Extract every line of the records that contains the string "Autumn". Matching is case-sensitive.

*** Opening Dataset ***

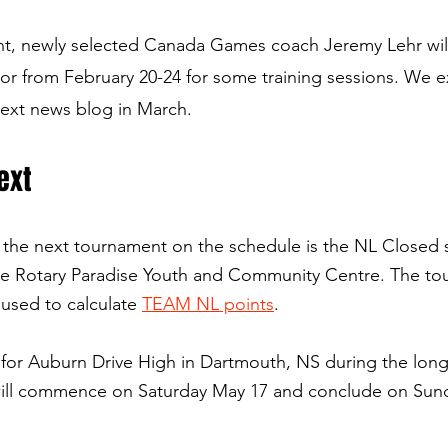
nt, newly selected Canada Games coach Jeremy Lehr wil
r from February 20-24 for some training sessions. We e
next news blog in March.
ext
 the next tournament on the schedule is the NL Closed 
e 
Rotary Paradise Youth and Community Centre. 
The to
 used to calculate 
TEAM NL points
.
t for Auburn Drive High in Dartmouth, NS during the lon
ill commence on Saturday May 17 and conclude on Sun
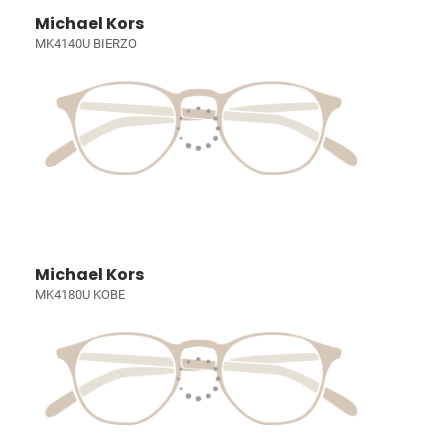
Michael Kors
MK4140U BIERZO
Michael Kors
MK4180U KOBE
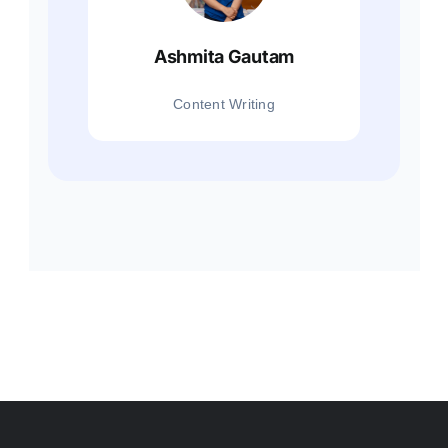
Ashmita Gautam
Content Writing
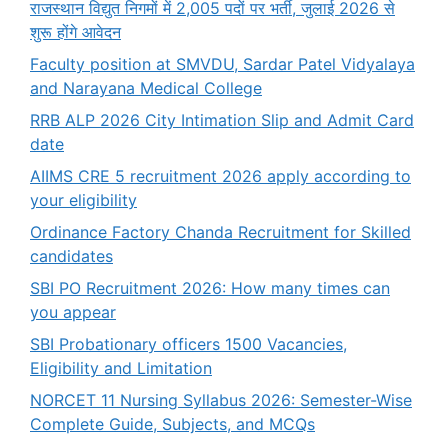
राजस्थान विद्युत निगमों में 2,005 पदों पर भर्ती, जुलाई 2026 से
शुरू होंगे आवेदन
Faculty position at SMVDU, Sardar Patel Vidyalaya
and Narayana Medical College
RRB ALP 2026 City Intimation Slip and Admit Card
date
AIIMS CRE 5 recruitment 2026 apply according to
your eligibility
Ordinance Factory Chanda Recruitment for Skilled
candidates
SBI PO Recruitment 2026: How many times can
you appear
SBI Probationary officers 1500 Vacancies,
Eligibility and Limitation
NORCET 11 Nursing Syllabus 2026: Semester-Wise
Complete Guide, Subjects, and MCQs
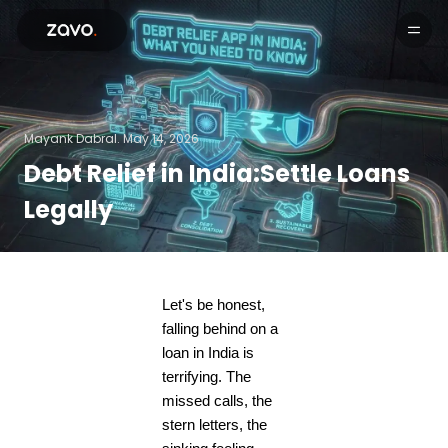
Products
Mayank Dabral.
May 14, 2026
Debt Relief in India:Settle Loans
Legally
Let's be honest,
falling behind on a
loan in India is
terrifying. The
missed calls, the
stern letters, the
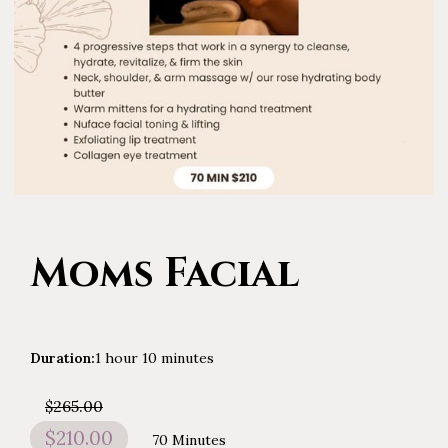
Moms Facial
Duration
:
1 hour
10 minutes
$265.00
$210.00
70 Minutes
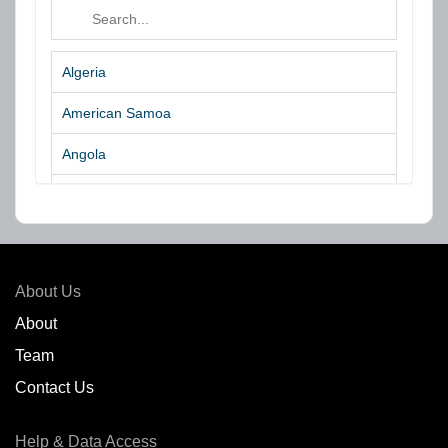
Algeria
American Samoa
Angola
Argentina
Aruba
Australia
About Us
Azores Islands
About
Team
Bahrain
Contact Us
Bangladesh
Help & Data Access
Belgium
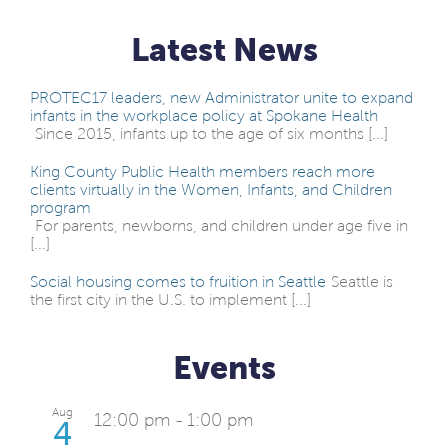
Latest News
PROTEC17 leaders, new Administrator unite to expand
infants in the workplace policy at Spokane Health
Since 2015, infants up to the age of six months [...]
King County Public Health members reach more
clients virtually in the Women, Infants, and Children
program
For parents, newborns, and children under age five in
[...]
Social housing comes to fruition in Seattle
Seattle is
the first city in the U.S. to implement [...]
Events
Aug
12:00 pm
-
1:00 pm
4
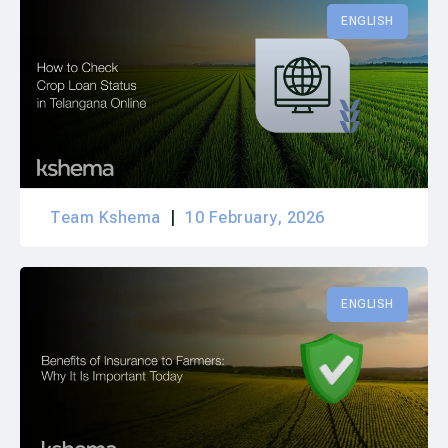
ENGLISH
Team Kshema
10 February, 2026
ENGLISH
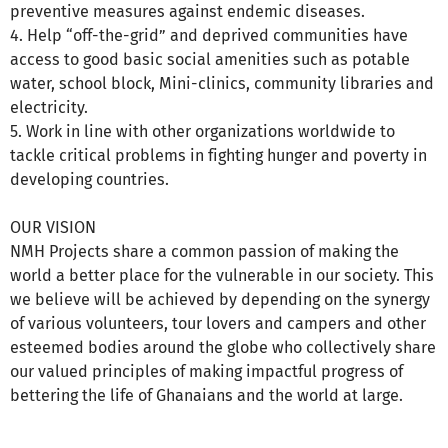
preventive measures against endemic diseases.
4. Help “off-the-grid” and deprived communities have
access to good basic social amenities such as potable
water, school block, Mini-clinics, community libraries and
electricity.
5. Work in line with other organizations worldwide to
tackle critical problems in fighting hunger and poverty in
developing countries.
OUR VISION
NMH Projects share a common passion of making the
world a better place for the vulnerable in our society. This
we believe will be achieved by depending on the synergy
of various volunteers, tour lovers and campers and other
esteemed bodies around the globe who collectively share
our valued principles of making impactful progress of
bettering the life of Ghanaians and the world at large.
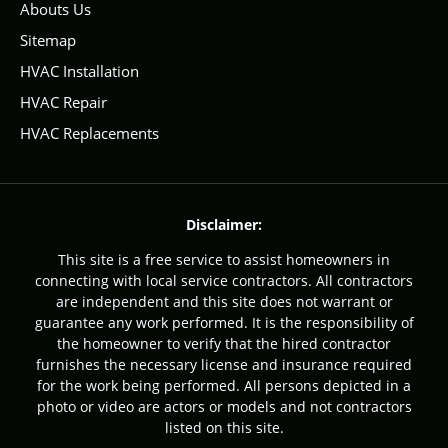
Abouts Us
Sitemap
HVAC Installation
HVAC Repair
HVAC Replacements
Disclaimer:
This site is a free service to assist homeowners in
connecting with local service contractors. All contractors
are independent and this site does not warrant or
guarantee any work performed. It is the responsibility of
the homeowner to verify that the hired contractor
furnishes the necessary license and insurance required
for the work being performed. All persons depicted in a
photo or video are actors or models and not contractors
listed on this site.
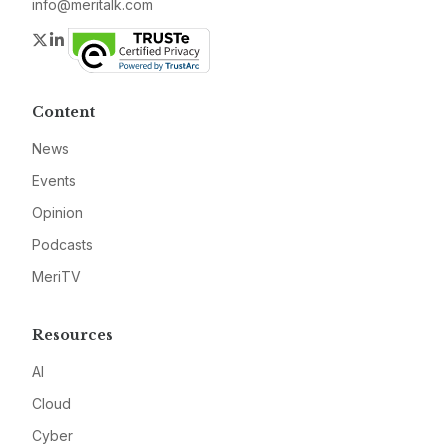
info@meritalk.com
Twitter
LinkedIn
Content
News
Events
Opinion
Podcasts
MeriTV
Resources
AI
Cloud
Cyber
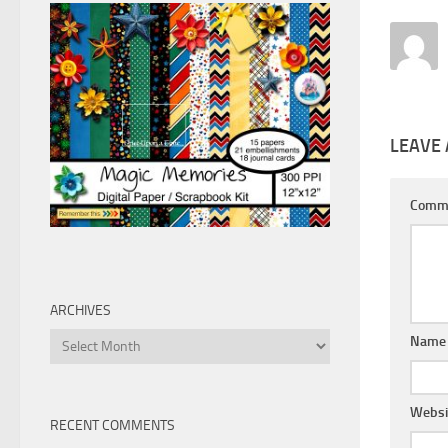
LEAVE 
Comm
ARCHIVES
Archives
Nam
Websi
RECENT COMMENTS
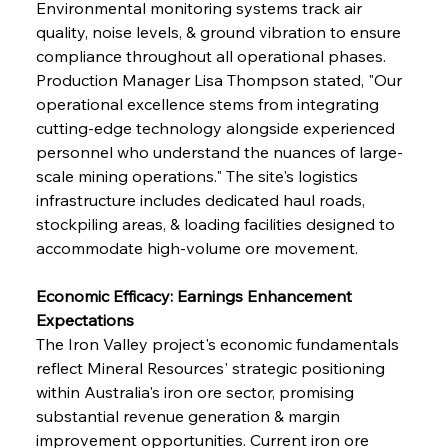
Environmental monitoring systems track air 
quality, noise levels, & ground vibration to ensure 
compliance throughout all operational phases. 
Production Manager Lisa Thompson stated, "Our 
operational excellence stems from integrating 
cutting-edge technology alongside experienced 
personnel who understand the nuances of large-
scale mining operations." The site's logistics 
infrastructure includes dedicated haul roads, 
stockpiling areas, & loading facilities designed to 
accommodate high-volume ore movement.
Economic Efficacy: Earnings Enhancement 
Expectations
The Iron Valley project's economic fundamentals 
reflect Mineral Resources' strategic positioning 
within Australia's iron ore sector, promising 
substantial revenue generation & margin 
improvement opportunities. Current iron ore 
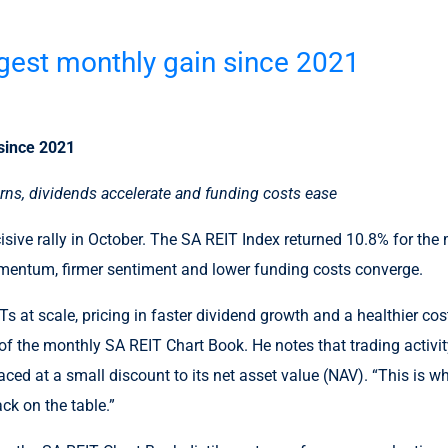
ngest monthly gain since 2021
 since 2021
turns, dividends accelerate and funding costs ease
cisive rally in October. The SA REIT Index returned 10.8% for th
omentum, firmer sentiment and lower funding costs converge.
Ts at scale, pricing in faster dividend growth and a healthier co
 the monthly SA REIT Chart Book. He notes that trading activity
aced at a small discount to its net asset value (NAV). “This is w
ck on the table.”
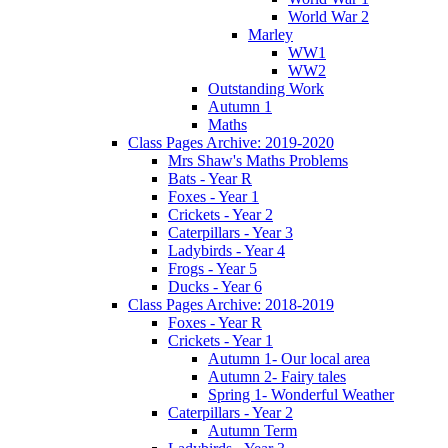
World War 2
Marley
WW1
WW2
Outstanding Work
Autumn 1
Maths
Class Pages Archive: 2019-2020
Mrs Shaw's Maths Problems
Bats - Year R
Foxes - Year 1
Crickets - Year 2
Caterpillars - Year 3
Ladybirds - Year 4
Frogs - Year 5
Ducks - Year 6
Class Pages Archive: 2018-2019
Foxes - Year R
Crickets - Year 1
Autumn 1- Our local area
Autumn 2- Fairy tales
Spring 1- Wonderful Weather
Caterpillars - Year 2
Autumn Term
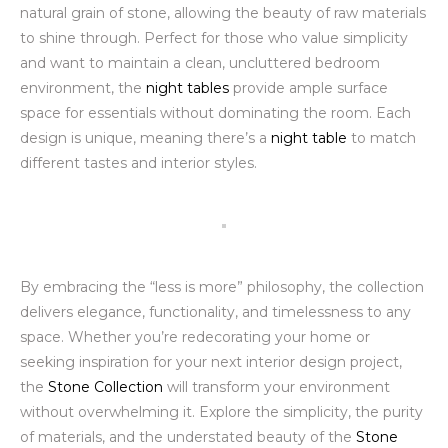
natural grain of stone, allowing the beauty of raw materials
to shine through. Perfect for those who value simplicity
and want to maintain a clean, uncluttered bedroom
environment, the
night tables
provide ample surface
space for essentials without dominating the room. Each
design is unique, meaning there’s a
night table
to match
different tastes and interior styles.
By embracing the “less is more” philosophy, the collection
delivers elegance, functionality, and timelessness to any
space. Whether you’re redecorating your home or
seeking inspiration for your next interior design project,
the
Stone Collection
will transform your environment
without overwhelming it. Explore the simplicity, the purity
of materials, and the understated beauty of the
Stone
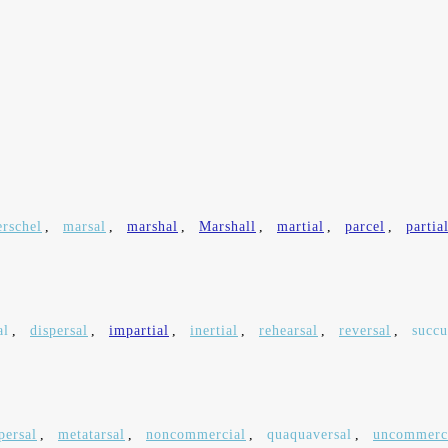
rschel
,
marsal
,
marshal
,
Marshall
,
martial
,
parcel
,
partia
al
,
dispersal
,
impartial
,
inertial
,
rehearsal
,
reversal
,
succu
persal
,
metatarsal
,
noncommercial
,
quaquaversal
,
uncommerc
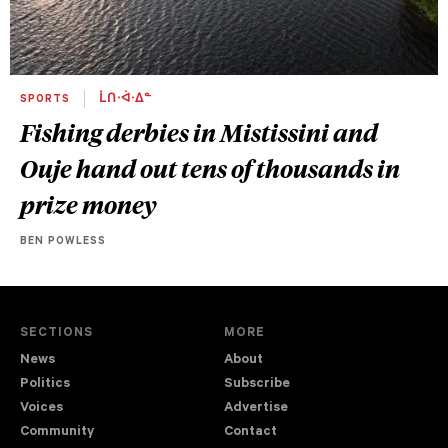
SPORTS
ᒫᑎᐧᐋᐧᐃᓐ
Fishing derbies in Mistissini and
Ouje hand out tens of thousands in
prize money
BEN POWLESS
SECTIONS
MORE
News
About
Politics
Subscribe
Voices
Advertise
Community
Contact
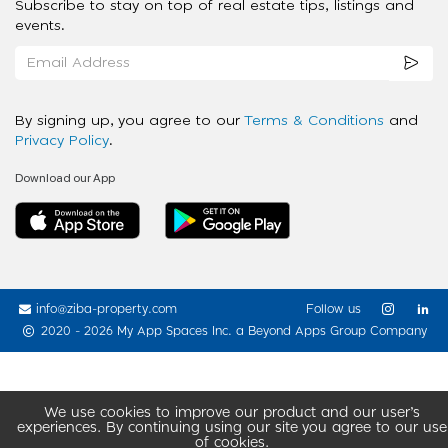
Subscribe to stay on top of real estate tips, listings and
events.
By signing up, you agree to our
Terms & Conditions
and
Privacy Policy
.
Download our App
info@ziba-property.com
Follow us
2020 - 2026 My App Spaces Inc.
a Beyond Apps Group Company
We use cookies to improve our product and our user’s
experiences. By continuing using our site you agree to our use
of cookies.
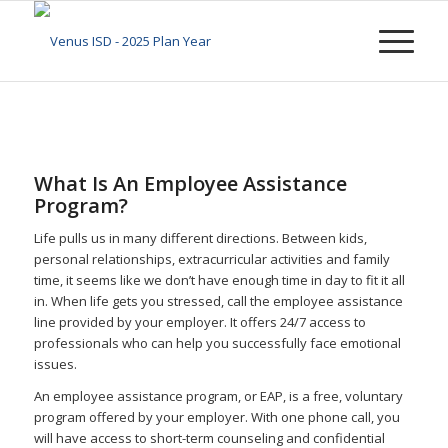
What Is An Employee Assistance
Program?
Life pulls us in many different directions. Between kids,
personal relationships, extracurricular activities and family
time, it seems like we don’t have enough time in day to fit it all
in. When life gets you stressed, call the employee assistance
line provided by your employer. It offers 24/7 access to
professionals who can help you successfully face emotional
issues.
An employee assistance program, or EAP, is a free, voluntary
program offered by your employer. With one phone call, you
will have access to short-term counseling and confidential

*** Closing Dataset ***

**Answer to this problem**
Autumn 1
Autumn 1- Our local area
Autumn 2- Fairy tales
Autumn Term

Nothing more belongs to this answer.